336 Systemwide or clusterwide failures of statd/lockd have been known to
337 occur which cause all locks in all processes to hang (including
338 local?). Without the special NFS test made by c-client, there would
339 be no way to request BSD-style no-op behavior, nor is there any way to
340 determine that this is happening other than the system being hung.
341
342 The additional locking introduced by c-client was shown to cause
343 much more stress on the System V locking mechanism than has
344 traditionally been placed upon it. If it was stressed too far, all
345 hell broke loose. Fortunately, this is now past history.
346 \f
347 TRADEOFFS
348
349 c-client based applications have a reasonable chance of winning
350 as long as you don't use NFS for remote access to mail files. That's
351 what IMAP is for, after all. It is, however, very important to
352 realize that you can *not* use the lock-upgrade feature by itself
353 because it releases the lock as an interim step -- you need to have
354 lock-upgrading guarded by another lock.
355
356 If you have the misfortune of using System V, you are likely to
357 run into problems sooner or later having to do with statd/lockd. You
358 basically end up with one of three unsatisfactory choices:
359 1) Grit your teeth and live with it.
360 2) Try to make it work:
361 a) avoid NFS access so as not to stress statd/lockd.
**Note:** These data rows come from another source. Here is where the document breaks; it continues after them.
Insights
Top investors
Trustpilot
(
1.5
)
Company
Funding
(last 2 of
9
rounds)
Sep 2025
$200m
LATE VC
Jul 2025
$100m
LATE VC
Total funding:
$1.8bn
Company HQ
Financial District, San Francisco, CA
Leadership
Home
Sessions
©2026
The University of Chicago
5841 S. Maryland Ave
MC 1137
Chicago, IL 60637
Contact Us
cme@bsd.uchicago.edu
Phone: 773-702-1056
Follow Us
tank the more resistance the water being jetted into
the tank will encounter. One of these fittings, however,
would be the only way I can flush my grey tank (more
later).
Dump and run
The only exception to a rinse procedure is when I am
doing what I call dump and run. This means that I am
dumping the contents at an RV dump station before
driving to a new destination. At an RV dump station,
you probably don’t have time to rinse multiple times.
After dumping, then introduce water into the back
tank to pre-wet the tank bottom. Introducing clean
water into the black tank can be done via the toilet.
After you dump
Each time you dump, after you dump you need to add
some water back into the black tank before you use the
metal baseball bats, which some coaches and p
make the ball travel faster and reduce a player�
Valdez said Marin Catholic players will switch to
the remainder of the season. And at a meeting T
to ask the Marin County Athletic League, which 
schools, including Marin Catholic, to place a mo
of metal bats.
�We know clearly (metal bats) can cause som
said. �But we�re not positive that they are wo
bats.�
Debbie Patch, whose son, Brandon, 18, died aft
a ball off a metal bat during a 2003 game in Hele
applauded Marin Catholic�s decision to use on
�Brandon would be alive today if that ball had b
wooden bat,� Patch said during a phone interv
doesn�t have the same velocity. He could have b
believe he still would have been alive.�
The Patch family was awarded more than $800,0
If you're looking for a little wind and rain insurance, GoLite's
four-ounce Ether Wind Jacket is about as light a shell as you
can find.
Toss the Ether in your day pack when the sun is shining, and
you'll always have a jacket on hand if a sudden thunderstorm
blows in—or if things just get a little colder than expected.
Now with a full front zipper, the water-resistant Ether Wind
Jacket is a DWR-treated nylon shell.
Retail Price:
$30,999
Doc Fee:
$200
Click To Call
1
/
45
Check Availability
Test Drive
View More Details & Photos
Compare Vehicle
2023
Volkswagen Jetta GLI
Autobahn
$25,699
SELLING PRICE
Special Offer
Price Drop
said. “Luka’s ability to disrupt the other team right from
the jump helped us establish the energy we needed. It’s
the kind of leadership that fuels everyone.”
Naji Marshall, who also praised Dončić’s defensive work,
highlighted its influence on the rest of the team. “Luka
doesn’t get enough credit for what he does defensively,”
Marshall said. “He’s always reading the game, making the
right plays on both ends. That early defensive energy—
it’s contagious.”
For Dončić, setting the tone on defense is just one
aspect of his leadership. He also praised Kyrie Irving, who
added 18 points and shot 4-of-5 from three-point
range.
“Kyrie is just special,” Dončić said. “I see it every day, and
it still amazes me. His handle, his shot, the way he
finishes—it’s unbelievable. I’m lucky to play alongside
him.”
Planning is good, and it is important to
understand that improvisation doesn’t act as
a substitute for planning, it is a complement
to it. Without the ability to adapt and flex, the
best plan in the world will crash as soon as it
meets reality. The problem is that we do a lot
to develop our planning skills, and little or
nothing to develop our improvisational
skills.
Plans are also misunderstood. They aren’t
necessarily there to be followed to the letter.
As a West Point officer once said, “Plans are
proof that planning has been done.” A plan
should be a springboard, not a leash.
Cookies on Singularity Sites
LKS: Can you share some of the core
362 b) try to understand the code in statd/lockd and hack it
363 to be more robust.
364 c) hunt out the system limit of locks, if there is one,
365 and increase it. Figure on at least two locks per
366 simultaneous imapd process and four locks per Pine
367 process. Better yet, make the limit be 10 times the
368 maximum number of processes.
369 d) increase the socket buffer (-S switch to lockd) if
370 it is offered. I don't know what this actually does,
371 but giving lockd more resources to do its work can't
372 hurt. Maybe.
373 3) Decide that it can't possibly work, and turn off the
374 fcntl() calls in your program.
375 4) If nuking statd/lockd can be done without breaking local
376 locking, then do so. This would make SVR4 have the same
377 limitations as BSD locking, with a couple of additional
378 bugs.
379 5) Check for NFS, and don't do the fcntl() in the NFS case.
380 This is what c-client does.
381
382 Note that if you are going to use NFS to access files on a server
383 which does not have statd/lockd running, your only choice is (3), (4),
384 or (5). Here again, IMAP can bail you out.
385
386 These problems aren't unique to c-client applications; they have
387 also been reported with Elm, Mediamail, and other email tools.
388
389 Of the other two SVR4 locking bugs:
390
391 Programmer awareness is necessary to deal with the bug that you
392 can not get an exclusive lock unless the file is open for write. I
393 believe that c-client has fixed all of these cases.
394
395 The problem about opening a second designator smashing any
396 current locks on the file has not been addressed satisfactorily yet.
397 This is not an easy problem to deal with, especially in c-client which
398 really doesn't know what other files/streams may be open by Pine.
399
400 Aren't you so happy that you bought an System V system?